## DATASET EXTRACT
Content starts

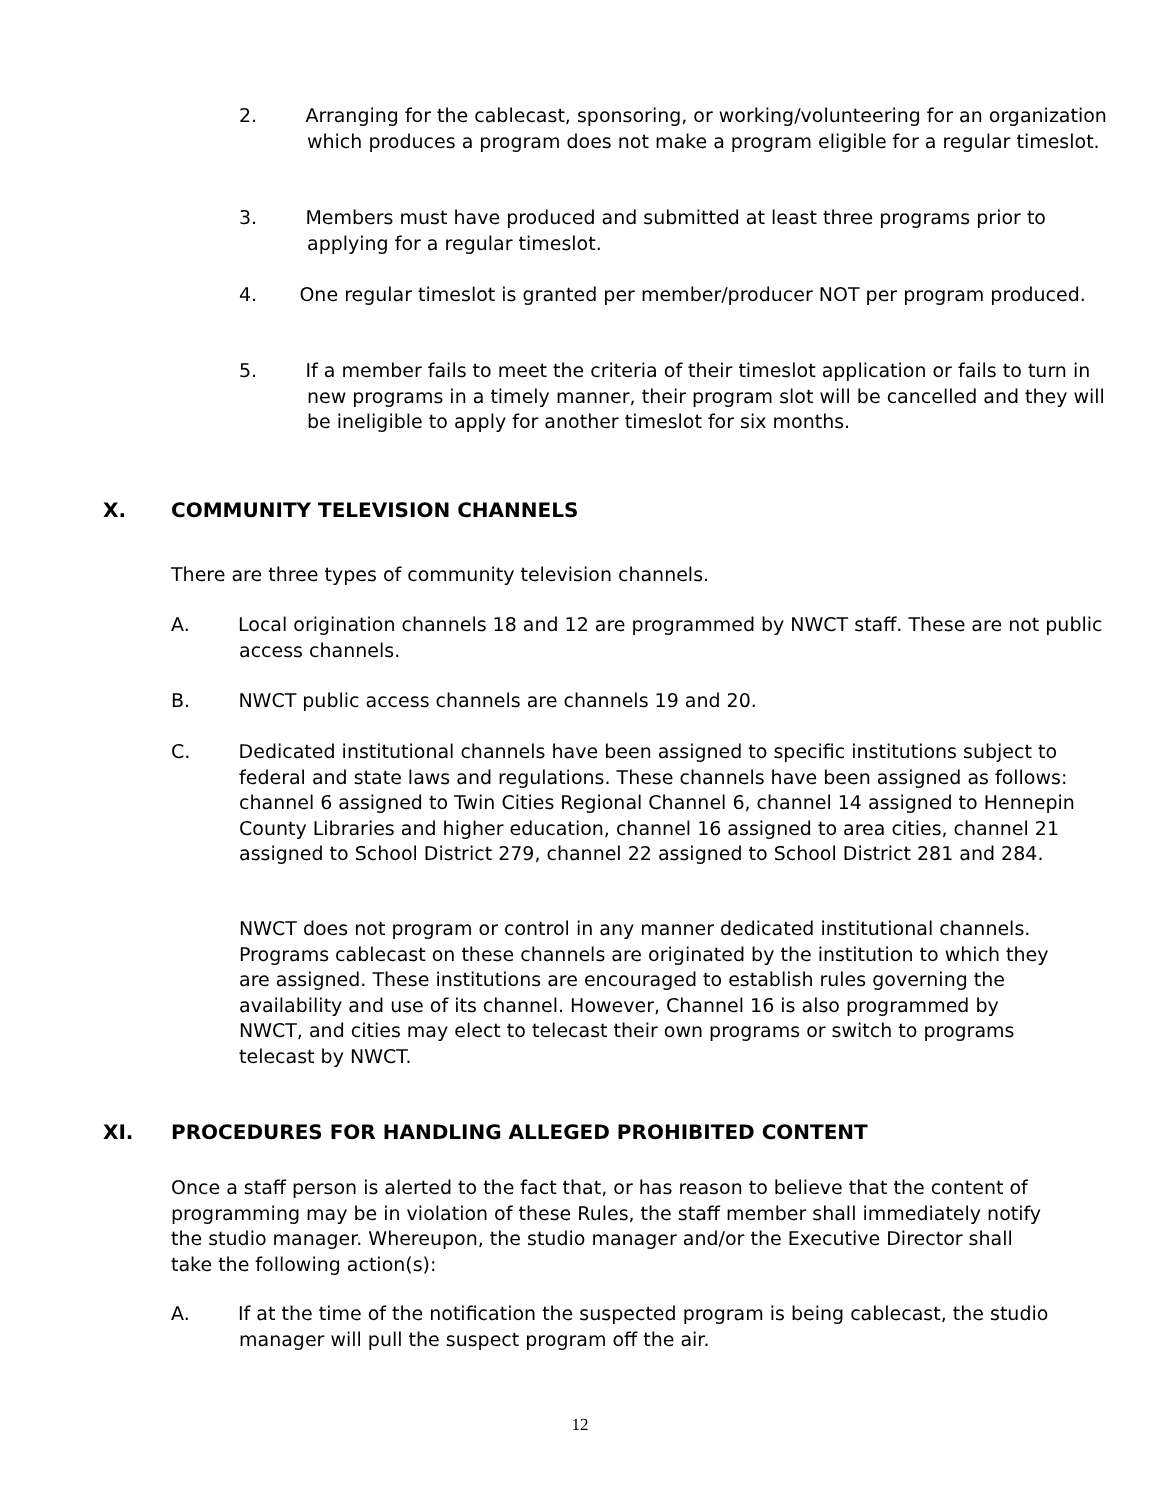2. Arranging for the cablecast, sponsoring, or working/volunteering for an organization which produces a program does not make a program eligible for a regular timeslot.
3. Members must have produced and submitted at least three programs prior to applying for a regular timeslot.
4. One regular timeslot is granted per member/producer NOT per program produced.
5. If a member fails to meet the criteria of their timeslot application or fails to turn in new programs in a timely manner, their program slot will be cancelled and they will be ineligible to apply for another timeslot for six months.
X. COMMUNITY TELEVISION CHANNELS
There are three types of community television channels.
A. Local origination channels 18 and 12 are programmed by NWCT staff. These are not public access channels.
B. NWCT public access channels are channels 19 and 20.
C. Dedicated institutional channels have been assigned to specific institutions subject to federal and state laws and regulations. These channels have been assigned as follows: channel 6 assigned to Twin Cities Regional Channel 6, channel 14 assigned to Hennepin County Libraries and higher education, channel 16 assigned to area cities, channel 21 assigned to School District 279, channel 22 assigned to School District 281 and 284.
NWCT does not program or control in any manner dedicated institutional channels. Programs cablecast on these channels are originated by the institution to which they are assigned. These institutions are encouraged to establish rules governing the availability and use of its channel. However, Channel 16 is also programmed by NWCT, and cities may elect to telecast their own programs or switch to programs telecast by NWCT.
XI. PROCEDURES FOR HANDLING ALLEGED PROHIBITED CONTENT
Once a staff person is alerted to the fact that, or has reason to believe that the content of programming may be in violation of these Rules, the staff member shall immediately notify the studio manager. Whereupon, the studio manager and/or the Executive Director shall take the following action(s):
A. If at the time of the notification the suspected program is being cablecast, the studio manager will pull the suspect program off the air.
12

Content ends

## PROBLEM TO SOLVE
Going through the entries, return every line holding the word "public".

## FINISHED TASK
A. Local origination channels 18 and 12 are programmed by NWCT staff. These are not public access channels.
B. NWCT public access channels are channels 19 and 20.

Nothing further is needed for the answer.